Look up the history of who's "British" or whos "tall" or hell, even who's "sexy"
Hell, i bet you'd even get different answers if you read a book by a Dutch author, even if it's not written in Dutch
@gladhon
We don't know if there is even a change to explain... It feels like you're making a huge jump
@ichbindabomb I like this post.
But on the topic (I speak as one with autism) can we all please stop saying “everyone’s a bit on the spectrum really” and similar things, because that minimises my/our struggles.
Everyone is quite simply *not* neurodiverse.
I needed to say this somewhere as I was annoyed by someone who should have known better saying it this week.
CC @phil_stevens since I saw this post through your retoot.
I believe that this has to do again with so much ignorance still on the mental health field, rather than actually believing that.

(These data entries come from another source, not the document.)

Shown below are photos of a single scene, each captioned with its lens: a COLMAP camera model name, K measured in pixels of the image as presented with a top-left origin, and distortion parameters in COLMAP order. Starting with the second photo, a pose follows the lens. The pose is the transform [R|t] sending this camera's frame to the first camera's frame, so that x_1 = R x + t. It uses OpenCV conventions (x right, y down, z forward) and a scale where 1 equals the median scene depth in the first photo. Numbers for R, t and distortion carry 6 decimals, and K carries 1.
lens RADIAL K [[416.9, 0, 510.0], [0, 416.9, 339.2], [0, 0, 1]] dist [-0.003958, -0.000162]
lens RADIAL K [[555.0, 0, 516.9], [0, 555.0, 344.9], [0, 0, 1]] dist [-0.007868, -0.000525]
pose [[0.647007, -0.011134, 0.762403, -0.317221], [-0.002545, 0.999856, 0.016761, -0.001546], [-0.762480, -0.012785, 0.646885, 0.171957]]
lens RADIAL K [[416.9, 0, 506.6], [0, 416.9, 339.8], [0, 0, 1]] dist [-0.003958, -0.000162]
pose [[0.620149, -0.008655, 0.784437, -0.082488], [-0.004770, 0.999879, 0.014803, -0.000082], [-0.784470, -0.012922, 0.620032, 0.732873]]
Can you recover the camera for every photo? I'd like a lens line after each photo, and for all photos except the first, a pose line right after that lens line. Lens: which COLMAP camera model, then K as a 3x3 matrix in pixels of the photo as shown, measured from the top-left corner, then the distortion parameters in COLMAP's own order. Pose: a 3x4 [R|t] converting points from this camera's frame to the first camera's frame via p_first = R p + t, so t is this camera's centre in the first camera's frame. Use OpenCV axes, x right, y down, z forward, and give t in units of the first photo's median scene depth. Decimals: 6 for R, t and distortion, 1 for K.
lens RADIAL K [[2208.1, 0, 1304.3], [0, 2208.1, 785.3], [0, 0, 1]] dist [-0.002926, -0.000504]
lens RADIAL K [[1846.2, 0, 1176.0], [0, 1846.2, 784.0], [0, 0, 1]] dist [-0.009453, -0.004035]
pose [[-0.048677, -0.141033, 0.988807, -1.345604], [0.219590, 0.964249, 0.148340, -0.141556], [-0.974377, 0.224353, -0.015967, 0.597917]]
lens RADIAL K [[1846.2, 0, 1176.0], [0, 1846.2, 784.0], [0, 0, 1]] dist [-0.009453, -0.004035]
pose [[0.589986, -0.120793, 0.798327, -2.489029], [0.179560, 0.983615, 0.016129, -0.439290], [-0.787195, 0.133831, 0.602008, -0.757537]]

I don’t think that there’s such thing as “normal” just some individuals that are better equipped to adapt to society than others. And no, we are not all a lil bit autistic
They're not really exoplants though, they're normal empty space who saw videos about being an exoplanet on Tiktok and pretend to be an exoplanet because they think it's cool...
BUT PLUTO!!!!1!eleven!!
@ichbindabomb And we didn't just discover it. We just gave it a new name. History and myth are full of references to people being excitable, of varied temperament, and dictionaries' worth of other adjectives.
People have always been different, both within the realm of "normal" and outside it.
@ichbindabomb A good chunk of this "autism epidemic" talk is probably people (a) with a political ax to grind like RFK or (b) invested heavily in a very specific way of pathologizing autism. However, some might just be people who didn't get the memo on research over the past 20 years.
In the early 2000s there was still (IIRC) uncertainty about why empirically recorded autism rates were increasing so quickly (and it's been very, very quick, historically speaking). I think everyone even a little scientifically involved with this understood (and many wrote about) the multiple possibilities for the increase, including increasingly accurate and representative diagnosis largely stemming from increasing public awareness and acceptance. However, there was still the very real possibility that autism rates were climbing partly due to actual prevalence/incidence increasing alarmingly.
That might seem odd to some people, but we've seen this with things like ADHD, with findings that environmental toxins (e.g., chemicals in food) might play a part. Even the vaccine theory was worth checking out, though it has been so thoroughly debunked that it's not even worth mentioning at this point. This is how science works: you check out all plausible possibilities, and even some that aren't plausible.
My take (note: not my core area) on the research since about 2000-2005 is that basically all of the observed autism rate increase is currently understood to be best explained by increasing awareness and diagnosis, not actual increases in the rates of autistic people. And most people, I'm guessing, who talk about an "epidemic" have a political motivation whether they are aware of it or not. But there could be some people who just never updated their knowledge.
And those people should get exactly one chance to update that knowledge if they start saying these things in conversation. If they fail to go get better information, they've indicated that it's not about reality for them, so it's not worth discussing with them.
also there's 3x as many boys with autism than girls and it's higher in minorities than whites, while vaccination rates are similar among the sexes and it's lower for minorities.